[Source texts of formatted documents]
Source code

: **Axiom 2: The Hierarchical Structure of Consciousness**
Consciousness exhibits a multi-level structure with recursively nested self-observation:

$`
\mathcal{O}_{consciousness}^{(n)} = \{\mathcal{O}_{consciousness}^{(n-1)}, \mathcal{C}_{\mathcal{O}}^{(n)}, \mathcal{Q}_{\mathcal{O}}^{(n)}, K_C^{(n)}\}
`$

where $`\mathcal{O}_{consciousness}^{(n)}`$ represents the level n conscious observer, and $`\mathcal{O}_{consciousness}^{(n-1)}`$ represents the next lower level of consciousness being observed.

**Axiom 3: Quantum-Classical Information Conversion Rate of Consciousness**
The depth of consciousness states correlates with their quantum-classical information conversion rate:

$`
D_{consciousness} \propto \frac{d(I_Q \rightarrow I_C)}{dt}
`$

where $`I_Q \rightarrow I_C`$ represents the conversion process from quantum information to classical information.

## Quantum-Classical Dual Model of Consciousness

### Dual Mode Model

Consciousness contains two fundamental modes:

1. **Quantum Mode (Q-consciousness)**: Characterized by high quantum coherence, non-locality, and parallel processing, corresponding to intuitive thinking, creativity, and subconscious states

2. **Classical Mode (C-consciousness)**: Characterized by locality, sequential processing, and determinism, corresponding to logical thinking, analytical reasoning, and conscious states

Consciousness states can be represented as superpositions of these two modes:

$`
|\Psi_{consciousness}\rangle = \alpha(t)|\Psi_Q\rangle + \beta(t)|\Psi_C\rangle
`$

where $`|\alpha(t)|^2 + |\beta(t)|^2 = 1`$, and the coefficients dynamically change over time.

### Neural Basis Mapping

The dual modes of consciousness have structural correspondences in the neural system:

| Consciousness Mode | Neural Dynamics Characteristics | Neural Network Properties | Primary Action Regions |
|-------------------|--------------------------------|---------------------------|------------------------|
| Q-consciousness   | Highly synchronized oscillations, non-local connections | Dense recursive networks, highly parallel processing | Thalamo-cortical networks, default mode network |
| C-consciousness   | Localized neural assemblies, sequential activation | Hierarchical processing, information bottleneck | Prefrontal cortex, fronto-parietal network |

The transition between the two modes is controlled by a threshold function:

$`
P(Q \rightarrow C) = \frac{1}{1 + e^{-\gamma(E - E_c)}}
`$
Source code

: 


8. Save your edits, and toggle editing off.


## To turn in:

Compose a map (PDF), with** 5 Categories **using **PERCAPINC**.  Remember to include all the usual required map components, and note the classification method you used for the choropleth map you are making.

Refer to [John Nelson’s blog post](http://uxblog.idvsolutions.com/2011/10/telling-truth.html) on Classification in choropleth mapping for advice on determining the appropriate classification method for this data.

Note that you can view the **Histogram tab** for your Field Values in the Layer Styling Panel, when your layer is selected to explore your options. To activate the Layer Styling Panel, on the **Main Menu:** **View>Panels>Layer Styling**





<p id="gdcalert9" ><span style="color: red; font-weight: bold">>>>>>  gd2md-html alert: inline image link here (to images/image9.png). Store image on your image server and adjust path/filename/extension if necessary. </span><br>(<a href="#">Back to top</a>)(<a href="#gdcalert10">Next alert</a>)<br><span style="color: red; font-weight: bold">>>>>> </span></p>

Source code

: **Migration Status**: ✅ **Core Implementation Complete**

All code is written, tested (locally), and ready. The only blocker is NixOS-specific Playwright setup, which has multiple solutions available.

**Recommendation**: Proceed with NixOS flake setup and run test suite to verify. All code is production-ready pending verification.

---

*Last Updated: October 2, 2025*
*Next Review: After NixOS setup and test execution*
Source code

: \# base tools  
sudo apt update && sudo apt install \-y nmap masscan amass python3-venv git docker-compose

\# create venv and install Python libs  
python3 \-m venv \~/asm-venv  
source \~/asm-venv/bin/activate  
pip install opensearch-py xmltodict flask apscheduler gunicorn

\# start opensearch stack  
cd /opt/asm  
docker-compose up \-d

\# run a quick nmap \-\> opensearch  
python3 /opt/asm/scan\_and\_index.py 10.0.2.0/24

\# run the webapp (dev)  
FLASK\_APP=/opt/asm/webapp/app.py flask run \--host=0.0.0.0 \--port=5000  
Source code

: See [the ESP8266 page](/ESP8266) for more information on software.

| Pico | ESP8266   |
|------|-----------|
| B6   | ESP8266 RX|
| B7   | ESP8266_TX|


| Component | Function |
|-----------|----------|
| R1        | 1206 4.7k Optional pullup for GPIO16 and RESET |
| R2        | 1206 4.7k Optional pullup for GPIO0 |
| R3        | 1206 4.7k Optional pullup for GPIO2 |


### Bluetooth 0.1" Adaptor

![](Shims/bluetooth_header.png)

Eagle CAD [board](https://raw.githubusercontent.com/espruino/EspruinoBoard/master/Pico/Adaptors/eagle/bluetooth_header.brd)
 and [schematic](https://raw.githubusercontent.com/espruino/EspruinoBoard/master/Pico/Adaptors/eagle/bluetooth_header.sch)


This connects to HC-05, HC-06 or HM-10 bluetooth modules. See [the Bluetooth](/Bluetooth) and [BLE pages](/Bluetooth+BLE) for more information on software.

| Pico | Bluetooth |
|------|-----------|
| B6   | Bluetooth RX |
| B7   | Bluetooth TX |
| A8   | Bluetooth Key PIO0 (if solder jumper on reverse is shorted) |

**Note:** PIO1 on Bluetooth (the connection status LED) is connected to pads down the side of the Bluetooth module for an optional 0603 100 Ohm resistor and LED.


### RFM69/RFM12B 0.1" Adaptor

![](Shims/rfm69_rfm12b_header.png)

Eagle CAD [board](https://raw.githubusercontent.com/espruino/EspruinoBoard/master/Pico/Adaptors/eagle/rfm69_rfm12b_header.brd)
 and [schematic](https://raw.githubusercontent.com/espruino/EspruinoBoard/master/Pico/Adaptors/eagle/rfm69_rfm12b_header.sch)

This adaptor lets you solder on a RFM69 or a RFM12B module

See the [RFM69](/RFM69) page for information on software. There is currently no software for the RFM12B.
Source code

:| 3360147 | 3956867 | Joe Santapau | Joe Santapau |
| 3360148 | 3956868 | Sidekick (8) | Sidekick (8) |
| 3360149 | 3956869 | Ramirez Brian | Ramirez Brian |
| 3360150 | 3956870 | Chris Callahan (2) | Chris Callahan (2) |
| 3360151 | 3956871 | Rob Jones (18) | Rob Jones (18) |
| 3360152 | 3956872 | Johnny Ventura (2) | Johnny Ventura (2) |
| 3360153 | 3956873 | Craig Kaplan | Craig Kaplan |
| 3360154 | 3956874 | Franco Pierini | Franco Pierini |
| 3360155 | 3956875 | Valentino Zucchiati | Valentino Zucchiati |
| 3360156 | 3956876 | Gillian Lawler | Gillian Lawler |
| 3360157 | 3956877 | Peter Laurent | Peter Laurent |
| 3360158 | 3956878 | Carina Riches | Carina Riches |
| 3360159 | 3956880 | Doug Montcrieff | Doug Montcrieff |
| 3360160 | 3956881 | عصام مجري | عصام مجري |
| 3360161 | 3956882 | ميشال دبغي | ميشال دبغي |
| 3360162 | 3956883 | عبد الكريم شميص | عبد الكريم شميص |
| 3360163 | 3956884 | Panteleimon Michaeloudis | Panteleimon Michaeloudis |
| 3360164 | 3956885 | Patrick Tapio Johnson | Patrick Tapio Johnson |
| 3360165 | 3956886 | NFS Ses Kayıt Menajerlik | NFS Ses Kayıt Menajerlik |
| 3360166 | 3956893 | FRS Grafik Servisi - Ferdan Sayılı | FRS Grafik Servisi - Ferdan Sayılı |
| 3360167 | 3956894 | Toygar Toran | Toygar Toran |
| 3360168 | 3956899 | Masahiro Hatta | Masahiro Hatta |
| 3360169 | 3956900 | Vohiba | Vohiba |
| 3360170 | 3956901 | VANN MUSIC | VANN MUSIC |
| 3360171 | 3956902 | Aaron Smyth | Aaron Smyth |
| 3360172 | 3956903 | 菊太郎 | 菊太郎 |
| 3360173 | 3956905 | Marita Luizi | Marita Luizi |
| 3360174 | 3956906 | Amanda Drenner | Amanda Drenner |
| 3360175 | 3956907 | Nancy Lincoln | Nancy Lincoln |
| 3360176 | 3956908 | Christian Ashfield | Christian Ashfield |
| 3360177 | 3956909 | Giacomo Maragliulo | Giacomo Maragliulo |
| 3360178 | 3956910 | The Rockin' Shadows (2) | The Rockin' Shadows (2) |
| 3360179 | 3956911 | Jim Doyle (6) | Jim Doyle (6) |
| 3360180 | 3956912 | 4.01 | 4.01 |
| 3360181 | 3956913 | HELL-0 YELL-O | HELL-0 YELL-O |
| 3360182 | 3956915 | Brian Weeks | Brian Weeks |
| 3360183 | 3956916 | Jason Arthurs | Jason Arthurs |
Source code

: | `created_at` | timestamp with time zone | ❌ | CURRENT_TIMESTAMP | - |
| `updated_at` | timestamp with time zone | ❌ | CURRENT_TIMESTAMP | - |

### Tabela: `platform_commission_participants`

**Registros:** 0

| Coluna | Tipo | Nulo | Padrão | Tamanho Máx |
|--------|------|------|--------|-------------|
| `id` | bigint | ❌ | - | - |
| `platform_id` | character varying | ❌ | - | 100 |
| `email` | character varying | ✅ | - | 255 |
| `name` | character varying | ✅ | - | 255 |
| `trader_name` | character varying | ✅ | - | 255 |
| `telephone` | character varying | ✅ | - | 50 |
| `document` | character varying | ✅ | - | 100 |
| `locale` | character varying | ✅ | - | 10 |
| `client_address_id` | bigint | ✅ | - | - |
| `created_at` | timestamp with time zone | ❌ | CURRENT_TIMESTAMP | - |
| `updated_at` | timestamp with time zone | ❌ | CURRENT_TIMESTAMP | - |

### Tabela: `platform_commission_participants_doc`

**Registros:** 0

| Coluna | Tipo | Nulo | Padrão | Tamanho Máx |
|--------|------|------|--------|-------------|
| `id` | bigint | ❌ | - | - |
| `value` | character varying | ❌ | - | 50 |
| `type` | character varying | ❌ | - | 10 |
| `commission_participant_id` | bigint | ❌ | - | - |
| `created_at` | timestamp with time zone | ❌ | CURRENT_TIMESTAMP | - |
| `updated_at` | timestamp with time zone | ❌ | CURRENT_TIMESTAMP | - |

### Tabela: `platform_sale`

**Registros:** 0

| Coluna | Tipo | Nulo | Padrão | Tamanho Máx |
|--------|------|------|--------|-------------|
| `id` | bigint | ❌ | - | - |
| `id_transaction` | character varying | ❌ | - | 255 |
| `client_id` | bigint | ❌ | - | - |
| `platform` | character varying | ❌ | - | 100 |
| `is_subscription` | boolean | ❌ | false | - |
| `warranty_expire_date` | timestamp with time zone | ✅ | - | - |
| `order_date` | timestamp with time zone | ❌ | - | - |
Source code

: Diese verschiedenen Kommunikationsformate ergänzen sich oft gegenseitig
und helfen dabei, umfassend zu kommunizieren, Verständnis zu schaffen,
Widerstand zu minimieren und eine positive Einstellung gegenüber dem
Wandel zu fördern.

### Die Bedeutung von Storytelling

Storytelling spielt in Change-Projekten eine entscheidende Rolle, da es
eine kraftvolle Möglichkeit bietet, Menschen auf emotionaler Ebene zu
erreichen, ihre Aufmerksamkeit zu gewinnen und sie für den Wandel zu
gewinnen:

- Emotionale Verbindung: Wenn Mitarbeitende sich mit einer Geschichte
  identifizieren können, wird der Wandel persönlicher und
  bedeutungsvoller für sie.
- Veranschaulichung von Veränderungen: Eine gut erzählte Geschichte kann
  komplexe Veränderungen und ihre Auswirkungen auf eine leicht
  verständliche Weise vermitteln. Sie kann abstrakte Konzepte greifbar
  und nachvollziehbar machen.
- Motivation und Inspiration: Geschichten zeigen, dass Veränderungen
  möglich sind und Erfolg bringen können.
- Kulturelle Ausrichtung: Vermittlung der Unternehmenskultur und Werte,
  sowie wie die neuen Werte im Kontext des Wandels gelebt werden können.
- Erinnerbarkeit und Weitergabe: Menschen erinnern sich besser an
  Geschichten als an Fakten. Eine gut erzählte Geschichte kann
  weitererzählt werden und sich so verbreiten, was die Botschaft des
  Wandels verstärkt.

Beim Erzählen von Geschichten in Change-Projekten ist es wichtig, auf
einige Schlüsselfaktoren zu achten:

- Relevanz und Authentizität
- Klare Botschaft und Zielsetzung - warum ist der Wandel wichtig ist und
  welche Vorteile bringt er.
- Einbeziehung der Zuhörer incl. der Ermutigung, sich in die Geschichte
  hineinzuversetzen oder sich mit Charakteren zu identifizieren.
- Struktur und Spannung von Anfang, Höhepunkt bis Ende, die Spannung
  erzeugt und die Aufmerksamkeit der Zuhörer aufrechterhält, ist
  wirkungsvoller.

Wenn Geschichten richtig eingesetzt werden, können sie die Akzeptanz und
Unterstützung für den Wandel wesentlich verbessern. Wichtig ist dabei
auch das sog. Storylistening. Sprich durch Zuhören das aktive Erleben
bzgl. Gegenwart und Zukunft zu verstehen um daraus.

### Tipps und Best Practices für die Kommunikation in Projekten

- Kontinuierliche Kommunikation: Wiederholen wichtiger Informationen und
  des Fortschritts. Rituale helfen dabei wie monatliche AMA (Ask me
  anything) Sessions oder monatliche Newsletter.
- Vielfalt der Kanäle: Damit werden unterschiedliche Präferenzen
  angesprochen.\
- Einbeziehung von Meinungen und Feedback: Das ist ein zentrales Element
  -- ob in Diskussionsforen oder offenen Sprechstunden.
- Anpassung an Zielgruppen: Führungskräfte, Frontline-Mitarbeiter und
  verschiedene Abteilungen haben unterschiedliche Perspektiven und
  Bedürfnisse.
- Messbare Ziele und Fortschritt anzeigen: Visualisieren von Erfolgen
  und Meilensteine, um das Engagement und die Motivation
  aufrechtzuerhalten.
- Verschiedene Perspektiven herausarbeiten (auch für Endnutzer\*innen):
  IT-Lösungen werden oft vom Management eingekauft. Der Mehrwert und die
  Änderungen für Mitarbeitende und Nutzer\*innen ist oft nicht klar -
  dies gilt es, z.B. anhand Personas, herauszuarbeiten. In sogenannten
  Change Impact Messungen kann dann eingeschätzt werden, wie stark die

◆ Work to complete
Please write out the lines from the line with "production-ready pending verification." to the line with "python3 /opt/asm/scan\_and\_index.py 10.0.2.0/24" again, swapping "docker-compose" for "docker compose" and leaving everything else unchanged.

◆ Output of the exercise
**Recommendation**: Proceed with NixOS flake setup and run test suite to verify. All code is production-ready pending verification.

---

*Last Updated: October 2, 2025*
*Next Review: After NixOS setup and test execution*
Source code

: \# base tools  
sudo apt update && sudo apt install \-y nmap masscan amass python3-venv git docker compose

\# create venv and install Python libs  
python3 \-m venv \~/asm-venv  
source \~/asm-venv/bin/activate  
pip install opensearch-py xmltodict flask apscheduler gunicorn

\# start opensearch stack  
cd /opt/asm  
docker compose up \-d

\# run a quick nmap \-\> opensearch  
python3 /opt/asm/scan\_and\_index.py 10.0.2.0/24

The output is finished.